Similar in philosophy to `ep-as-cp.yml`, this configuration explicitly includes the `context` axis in the mesh layout alongside `data`, `stage`, `fsdp`, and `expert`. While context sharding is mapped to the `context` axis globally, within MoE components, this `context` axis dynamically shifts to perform expert parallelism instead of FSDP. This custom rule supports using CP and EP together.

### `pipeline-large-moe.yml`

Designed specifically to optimize pipeline parallelism for extremely large-scale MoE jobs (such as DeepSeek models). It defines the physical axes: `data`, `stage`, `fsdp`, `tensor`, `context`, and `expert`. To prevent dimension limit errors, it intentionally disables expert weight sharding on the (typically small) `q_lora` dimension. Furthermore, tensor and expert parallelism are strictly preserved to support advanced pipelining features like `pipeline_fsdp_ag_one` and `pipeline_fsdp_ag_per_repeat`.

## Protecting Configurations with Sharding Dump

Because custom sharding rules are highly specific and sensitive to changes in model architecture, MaxText uses an automated **Sharding Dump** mechanism to protect them against regressions.
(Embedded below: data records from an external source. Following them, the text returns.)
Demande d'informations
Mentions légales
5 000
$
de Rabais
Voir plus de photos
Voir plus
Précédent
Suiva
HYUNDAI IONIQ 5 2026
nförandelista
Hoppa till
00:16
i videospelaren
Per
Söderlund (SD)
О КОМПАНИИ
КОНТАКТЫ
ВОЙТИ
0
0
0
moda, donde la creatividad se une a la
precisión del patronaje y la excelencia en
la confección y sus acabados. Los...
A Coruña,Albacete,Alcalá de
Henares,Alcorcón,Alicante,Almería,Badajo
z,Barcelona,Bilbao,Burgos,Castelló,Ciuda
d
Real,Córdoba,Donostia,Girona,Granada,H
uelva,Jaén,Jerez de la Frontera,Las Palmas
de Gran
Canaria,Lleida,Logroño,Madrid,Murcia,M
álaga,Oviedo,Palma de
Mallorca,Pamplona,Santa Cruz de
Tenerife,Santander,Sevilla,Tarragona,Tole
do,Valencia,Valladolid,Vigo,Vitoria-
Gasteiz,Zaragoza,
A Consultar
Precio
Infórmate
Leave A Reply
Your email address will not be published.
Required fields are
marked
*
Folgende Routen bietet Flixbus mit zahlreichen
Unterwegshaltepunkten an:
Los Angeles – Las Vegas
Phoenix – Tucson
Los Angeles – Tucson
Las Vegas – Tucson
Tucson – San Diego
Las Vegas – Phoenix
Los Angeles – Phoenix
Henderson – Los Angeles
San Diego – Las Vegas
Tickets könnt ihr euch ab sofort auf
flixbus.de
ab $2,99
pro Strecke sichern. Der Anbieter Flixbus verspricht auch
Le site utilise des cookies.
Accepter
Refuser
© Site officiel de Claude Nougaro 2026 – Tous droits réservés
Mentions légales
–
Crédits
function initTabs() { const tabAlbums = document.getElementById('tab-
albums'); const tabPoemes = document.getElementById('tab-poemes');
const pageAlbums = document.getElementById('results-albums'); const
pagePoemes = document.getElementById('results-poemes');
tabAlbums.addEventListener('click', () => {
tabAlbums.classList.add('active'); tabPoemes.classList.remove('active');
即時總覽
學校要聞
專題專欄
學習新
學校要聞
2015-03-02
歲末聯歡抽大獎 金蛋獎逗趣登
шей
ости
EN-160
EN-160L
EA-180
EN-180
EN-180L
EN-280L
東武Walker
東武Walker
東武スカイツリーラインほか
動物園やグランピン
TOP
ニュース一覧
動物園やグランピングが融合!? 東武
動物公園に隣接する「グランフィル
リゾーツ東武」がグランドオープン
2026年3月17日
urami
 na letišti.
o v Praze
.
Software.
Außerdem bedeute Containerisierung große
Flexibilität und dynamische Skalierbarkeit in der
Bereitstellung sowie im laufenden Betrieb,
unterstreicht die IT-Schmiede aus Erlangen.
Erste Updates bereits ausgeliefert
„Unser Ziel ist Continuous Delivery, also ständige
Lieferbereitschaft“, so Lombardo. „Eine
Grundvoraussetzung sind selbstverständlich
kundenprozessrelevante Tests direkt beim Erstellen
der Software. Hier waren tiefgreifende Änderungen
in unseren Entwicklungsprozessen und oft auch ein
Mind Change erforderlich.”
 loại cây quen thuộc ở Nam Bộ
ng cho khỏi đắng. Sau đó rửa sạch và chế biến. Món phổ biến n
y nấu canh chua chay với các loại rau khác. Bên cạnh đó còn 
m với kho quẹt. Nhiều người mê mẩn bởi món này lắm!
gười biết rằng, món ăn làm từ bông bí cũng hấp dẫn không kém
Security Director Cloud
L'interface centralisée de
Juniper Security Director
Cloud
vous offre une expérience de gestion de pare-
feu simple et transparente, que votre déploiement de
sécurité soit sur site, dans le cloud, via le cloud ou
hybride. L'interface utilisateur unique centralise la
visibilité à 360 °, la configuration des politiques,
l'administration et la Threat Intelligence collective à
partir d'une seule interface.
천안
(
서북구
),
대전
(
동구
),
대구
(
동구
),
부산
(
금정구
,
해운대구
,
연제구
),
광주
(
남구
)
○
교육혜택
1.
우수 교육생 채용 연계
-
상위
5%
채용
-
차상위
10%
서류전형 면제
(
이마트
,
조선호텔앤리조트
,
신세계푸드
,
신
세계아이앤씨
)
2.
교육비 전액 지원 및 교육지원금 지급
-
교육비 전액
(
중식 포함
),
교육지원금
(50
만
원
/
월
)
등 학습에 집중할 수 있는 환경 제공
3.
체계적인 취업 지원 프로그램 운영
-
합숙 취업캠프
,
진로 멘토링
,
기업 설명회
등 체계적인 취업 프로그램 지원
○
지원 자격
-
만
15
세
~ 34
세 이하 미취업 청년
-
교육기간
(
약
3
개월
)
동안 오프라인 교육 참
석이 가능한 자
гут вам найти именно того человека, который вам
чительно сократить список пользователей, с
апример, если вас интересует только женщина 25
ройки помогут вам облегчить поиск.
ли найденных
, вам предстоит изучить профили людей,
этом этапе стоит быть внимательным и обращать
1. **Dumping State:** The `tests/utils/sharding_dump.py` tool generates an abstract state representation of how tensors are sharded across the mesh for a given model, topology, and `custom_mesh_and_rule`. It outputs this layout into a JSON file.
2. **Comparison Testing:** In `tests/unit/sharding_compare_test.py`, test cases instantiate models with specific custom mesh rules and compare the generated sharding JSON against known-good "golden" files stored in `tests/utils/sharding_info/`.
3. **Regression Prevention:** If a code change inadvertently alters the sharding layout (for example, causing an activation to un-shard and run out of memory), the comparison test will fail, alerting developers before the issue affects actual large-scale training jobs.